Intriguingly, the results suggest that a rise in temperature may strengthen the mutualism with AM fungi in wild plants, but not in domesticated plants.
Domestication is an evolutionary process where species adapt in response to human agents of selection. In modern agriculture, for example, chemical fertilizers are widely used to maximize crop yields by increasing nutrient availability. If AM fungi attempt to colonize plant roots in an environment where nutrients are abundant, the fungi’s acquisition service is no longer needed, but the plant must still pay the carbon cost of supporting the fungus. Thus, the mutualistic relationship becomes parasitic, leading to selection that reduces the ability of AM fungi to colonize plants.
In contrast, the meta-analysis showed that changes in atmospheric CO2 concentrations may have negligible impacts on the mutualism in either type of plants.

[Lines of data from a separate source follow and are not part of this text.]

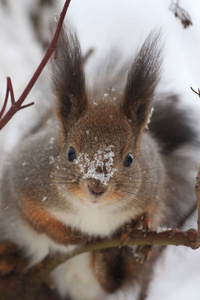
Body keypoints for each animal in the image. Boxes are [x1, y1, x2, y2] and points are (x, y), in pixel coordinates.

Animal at [0, 26, 199, 300]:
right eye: (70, 153)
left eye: (129, 159)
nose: (97, 187)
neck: (93, 213)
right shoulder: (25, 177)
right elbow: (30, 212)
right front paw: (66, 234)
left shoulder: (153, 180)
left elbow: (154, 207)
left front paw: (143, 226)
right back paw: (9, 258)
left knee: (112, 280)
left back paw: (110, 255)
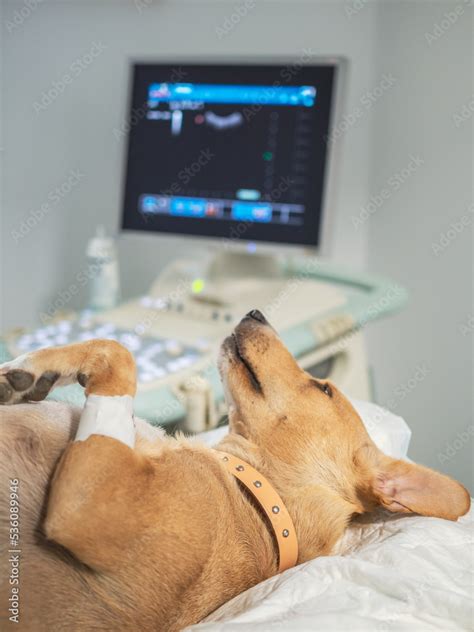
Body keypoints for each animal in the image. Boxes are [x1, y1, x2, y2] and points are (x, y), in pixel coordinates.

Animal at [0, 310, 468, 628]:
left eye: (324, 388)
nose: (256, 313)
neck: (259, 501)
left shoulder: (92, 502)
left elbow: (120, 352)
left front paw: (34, 365)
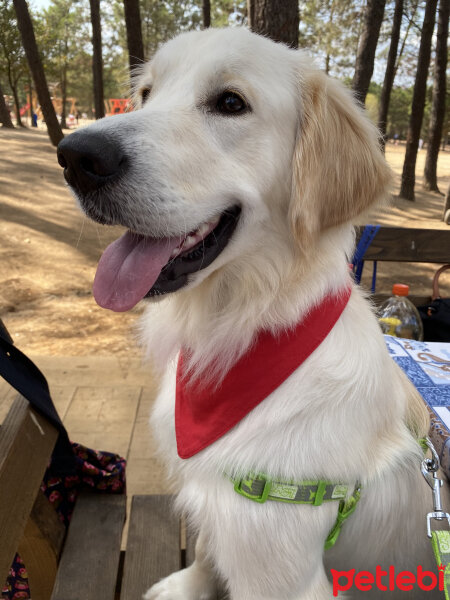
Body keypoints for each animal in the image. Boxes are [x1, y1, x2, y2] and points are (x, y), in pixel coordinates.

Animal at [57, 27, 442, 600]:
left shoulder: (276, 561)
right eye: (146, 93)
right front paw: (187, 585)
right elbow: (206, 548)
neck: (246, 328)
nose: (75, 155)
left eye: (231, 103)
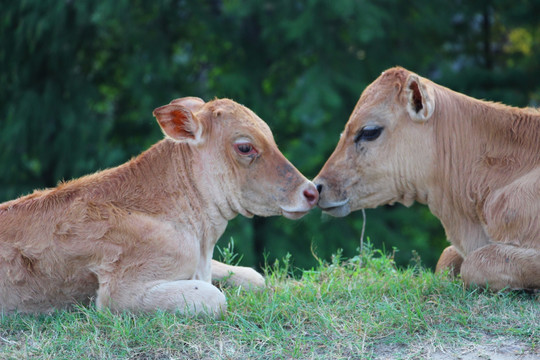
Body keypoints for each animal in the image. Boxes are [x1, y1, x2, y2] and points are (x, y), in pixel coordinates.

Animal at [0, 97, 318, 314]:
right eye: (245, 146)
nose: (311, 191)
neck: (202, 239)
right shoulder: (120, 290)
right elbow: (214, 298)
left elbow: (254, 276)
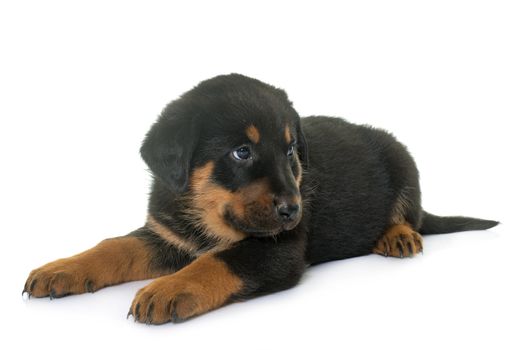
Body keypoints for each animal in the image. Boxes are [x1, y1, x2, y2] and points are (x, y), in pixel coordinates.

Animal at [22, 74, 498, 326]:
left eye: (290, 151)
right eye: (241, 152)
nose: (293, 210)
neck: (206, 214)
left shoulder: (278, 250)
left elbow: (217, 261)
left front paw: (169, 288)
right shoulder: (166, 235)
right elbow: (115, 246)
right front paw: (61, 269)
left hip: (402, 160)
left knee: (410, 213)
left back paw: (397, 235)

This study presents a valuable first step to an in-depth understanding of how mutualism responds to climate change, but there is still work to be done. For example, while Duarte and Maherali’s finding suggests that either rising temperatures or CO2 concentrations alone may not harm mutualistic interactions, we don’t yet understand how they impact mutualism in combination. It is also unclear what role other anthropogenic- and climate-related changes, such as nutrient deposition and release of pollutants, may play.
Leo Tolstoy famously stated: “One of the first conditions of happiness is that the link between man and nature shall not be broken.” Today, that quote takes on a greater sense of urgency than ever. But Maherali instills a sense of hope and optimism for environmental recovery, which can be aided by a profound understanding of the natural processes impacted by the rapid global change.
“It’s really about protecting and restoring habitat,” says Maherali. “It is about managing both our own needs as a species in terms of both habitat, food and the requirements of other species we share the planet with.”